En uno de los intentos por enganchar al cochino Centella vio aparecer al amo por el tubo del zarzal, venía agachado, sudoroso y zaherido de tanta púa, llevaba el cuchillo en su mano derecha y entró en silencio. Duque cruzó la vista con el amo también, ambos estaban zaleados por tanta pelea, Duque tenía el labio abierto de una dentellada, pero no sangraba, le colgaba el labio y estaba todo él recubierto de zarzalillos que a modo de alambre de espinos le daba una imagen terrible de fiereza y fortaleza. El podenquero sudoroso y arañado en cara y brazos sostenía la muerte en su mano enguantada. Centella envalentonado por la presencia del amo se lanzó por fin a los ijares y la bestia al sentir las tenazas del naveño dio un arreón arrastrándole y arrollando al perrero, momento que aprovechó Duque para engatillar la jeta del cochino. Salieron los cuatros rodando del zarzal. El perrero llevaba un corte profundo en la ceja motivado por un espinón de la base de la zarza que al rodar sobre él se le clavó en la frente y arrastrándose le cortó la misma hasta la parte superior de la ceja donde se le quedó clavado. La nariz y los labios sangraban también de tanto espino. Centella y Duque, que no soltaron, tuvieron por un momento inmovilizado al marrano, momento que aprovechó el perrero para hendirle el acero con tanto odio como rabia entregando la bestia por fin su último aliento y notando el podenquero como el cuerpo se le desinflaba escapándosele la vida por entre sus dedos protegidos.

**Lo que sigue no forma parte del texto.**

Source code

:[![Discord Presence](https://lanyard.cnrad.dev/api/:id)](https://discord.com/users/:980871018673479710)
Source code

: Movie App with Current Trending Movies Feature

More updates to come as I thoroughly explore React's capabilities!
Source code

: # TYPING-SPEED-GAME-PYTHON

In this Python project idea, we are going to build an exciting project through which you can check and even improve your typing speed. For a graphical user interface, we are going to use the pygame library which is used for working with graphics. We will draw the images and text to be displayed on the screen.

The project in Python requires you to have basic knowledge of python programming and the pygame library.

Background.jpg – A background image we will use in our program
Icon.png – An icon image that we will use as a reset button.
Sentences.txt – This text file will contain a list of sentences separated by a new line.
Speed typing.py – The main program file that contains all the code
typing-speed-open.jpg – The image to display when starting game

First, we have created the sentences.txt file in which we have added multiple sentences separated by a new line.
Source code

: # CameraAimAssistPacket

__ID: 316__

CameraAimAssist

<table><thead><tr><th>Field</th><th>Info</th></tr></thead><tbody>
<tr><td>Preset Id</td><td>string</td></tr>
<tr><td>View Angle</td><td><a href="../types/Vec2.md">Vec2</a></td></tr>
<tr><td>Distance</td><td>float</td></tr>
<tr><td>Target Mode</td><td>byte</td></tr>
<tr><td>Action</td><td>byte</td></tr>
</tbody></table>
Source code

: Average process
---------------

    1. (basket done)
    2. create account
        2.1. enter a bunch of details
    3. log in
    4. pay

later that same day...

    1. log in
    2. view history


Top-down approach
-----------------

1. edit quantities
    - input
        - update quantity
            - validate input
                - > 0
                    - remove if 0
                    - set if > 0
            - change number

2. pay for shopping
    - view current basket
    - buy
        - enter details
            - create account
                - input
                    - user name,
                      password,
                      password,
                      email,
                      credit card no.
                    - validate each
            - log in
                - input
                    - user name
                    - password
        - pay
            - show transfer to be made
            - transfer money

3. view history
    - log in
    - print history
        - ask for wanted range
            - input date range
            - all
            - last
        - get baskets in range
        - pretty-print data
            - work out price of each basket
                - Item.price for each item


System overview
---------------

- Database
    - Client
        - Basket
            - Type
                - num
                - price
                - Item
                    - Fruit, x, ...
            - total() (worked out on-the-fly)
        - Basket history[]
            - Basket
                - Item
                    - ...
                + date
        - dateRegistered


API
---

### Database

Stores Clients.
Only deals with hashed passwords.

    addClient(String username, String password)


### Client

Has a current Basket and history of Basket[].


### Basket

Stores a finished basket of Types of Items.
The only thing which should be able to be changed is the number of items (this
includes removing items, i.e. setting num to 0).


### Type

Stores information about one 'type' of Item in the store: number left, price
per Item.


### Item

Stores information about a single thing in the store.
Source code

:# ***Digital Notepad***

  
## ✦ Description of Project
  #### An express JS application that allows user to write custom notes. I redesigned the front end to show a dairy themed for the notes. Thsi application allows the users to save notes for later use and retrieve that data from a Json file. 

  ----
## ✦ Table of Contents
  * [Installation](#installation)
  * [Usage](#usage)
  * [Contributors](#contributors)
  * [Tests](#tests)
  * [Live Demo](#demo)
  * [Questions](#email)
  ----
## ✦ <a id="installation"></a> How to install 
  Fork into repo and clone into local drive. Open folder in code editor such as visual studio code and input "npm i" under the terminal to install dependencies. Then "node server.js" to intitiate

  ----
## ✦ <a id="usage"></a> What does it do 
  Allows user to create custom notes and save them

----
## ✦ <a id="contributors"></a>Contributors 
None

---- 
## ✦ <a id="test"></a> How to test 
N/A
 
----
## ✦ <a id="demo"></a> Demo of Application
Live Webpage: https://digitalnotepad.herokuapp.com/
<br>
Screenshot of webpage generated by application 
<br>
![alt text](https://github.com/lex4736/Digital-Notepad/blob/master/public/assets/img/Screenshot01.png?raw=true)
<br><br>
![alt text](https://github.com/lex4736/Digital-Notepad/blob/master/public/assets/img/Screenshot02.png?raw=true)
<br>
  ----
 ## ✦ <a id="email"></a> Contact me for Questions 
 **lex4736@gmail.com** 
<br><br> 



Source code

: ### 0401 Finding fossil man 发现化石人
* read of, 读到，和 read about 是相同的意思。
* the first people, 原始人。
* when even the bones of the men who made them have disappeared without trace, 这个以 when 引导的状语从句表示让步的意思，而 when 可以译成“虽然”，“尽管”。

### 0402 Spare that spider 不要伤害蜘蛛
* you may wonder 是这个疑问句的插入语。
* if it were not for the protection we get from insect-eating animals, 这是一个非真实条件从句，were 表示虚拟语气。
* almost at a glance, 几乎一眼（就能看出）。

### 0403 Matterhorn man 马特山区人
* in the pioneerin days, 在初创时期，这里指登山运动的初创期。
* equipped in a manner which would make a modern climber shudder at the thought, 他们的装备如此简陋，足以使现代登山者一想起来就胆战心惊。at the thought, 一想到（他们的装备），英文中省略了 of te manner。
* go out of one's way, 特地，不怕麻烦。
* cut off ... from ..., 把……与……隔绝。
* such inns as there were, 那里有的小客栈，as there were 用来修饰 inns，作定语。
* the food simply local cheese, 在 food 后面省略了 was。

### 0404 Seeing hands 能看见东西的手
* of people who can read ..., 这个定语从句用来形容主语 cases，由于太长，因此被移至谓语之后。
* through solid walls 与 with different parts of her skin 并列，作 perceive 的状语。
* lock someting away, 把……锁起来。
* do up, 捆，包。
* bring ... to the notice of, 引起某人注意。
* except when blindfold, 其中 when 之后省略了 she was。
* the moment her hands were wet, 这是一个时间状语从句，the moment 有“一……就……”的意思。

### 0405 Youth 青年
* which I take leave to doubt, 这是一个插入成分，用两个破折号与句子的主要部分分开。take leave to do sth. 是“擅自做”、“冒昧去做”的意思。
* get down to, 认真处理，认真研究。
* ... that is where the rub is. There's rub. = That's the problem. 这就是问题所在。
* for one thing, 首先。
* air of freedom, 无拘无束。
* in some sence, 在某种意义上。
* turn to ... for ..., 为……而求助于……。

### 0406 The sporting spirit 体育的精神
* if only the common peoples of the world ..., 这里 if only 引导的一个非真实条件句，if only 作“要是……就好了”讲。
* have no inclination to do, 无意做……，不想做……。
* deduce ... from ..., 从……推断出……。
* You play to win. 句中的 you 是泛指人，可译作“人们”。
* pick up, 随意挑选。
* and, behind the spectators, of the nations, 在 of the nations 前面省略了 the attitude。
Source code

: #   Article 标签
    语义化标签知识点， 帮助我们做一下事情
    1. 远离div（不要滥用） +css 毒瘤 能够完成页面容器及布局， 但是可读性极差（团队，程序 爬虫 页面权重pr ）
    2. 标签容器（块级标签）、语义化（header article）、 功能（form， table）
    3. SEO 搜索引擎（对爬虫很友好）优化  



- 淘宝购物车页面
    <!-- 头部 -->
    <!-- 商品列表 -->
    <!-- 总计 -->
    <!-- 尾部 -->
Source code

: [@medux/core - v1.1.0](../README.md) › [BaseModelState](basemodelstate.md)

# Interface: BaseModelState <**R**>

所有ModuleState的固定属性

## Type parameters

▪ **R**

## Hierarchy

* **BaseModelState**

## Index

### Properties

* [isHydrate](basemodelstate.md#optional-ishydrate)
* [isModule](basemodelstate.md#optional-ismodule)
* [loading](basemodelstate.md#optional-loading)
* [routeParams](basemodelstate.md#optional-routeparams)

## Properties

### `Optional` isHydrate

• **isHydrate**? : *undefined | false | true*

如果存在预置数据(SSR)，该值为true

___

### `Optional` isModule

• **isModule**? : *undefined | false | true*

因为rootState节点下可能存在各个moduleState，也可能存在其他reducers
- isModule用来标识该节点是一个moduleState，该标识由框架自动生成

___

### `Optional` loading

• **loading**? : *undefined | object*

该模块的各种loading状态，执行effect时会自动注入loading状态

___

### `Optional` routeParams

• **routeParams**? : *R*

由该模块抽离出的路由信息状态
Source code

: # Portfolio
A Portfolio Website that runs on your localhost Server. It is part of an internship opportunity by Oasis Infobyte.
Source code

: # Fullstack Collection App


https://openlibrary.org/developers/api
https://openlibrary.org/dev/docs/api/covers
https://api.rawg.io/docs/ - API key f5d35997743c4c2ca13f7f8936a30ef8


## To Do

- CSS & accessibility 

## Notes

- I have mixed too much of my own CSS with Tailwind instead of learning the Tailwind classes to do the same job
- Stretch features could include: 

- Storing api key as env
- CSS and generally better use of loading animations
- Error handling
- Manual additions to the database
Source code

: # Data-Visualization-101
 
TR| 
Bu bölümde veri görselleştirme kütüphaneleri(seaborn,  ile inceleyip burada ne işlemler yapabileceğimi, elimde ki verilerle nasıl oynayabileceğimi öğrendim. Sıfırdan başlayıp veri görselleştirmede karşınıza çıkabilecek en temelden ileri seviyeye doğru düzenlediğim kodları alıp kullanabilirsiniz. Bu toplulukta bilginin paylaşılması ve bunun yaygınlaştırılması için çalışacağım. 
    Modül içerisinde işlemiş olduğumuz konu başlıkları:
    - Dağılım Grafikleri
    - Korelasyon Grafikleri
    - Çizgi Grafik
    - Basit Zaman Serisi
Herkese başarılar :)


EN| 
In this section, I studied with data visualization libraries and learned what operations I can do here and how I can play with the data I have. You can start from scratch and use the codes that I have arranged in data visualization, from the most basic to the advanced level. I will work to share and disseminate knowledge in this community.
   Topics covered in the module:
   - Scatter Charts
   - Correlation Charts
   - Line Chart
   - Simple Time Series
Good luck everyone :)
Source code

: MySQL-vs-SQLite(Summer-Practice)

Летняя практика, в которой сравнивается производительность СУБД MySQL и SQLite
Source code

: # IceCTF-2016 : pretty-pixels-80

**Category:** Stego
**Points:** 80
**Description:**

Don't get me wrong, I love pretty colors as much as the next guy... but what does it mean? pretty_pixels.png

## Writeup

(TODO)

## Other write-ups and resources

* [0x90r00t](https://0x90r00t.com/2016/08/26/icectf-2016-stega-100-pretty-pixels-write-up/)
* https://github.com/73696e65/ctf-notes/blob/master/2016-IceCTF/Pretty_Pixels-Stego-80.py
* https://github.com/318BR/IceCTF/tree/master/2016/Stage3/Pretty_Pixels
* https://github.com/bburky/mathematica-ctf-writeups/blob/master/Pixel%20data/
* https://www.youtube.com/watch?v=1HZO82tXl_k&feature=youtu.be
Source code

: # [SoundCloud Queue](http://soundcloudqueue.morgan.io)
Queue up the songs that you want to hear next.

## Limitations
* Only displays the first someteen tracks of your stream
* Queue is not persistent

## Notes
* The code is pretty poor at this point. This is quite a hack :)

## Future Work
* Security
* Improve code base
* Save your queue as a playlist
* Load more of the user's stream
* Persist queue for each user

El amo, agotado, mantenía aún su mano derecha empuñando el acero hendido en la bestia y sin querer soltarlo. Con la mano izquierda se quitaba los espinos de su cara. Duque por el contrario había soltado la jeta del marrano y aculado por el esfuerzo, con la boca ensangrentada y su labio colgando miraba al amo. Ambos se cruzaron las miradas y se lo dijeron todo en ese instante. Dicen los perreros antiguos que la mirada de un alano es la que más se parece a la mirada de un hombre. No hay un perro que mire igual. En esa mirada y en ese instante Duque reconocía agradecido la ayuda de su amo y el perrero, en ese momento y con esa intensidad, entendía nuevamente porqué es podenquero.